- [Your objective]
From the entries below, transcribe exactly the lines between the line holding "Noted. Looks left: 2." and the line holding "Picture 2 (160", inclusive; skip all other lines.

- [Material supplied]
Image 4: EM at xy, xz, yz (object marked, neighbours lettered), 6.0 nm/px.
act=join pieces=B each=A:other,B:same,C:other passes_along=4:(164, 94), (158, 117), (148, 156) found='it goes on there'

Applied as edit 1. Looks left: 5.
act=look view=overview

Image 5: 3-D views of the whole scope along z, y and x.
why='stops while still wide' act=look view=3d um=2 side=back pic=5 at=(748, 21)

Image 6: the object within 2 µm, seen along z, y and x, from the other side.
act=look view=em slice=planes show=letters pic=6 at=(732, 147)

...

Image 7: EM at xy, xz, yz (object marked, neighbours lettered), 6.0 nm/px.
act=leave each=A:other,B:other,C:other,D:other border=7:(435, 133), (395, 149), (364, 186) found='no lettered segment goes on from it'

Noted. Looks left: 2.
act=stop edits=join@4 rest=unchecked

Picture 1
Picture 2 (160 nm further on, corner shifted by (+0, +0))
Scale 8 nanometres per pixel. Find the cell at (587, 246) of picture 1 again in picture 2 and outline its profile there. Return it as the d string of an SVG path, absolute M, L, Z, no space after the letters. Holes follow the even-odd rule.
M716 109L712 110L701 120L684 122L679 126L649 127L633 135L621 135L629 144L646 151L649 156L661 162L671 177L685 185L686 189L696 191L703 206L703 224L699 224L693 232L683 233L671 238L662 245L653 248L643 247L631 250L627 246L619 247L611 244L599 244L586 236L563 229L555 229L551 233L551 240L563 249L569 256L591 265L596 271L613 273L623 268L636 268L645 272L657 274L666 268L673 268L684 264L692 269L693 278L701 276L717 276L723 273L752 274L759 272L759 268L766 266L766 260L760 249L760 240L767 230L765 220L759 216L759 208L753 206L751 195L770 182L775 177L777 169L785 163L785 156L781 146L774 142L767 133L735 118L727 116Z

==

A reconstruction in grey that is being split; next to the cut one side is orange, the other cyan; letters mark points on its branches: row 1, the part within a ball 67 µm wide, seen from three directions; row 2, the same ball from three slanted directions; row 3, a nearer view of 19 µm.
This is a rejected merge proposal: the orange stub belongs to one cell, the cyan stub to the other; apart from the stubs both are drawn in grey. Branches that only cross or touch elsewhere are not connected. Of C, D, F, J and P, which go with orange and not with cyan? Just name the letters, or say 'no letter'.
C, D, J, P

- [Result of this exercise]
Noted. Looks left: 2.
act=stop edits=join@4 rest=unchecked

Picture 1
Picture 2 (160 nm further on, corner shifted by (+0, +0))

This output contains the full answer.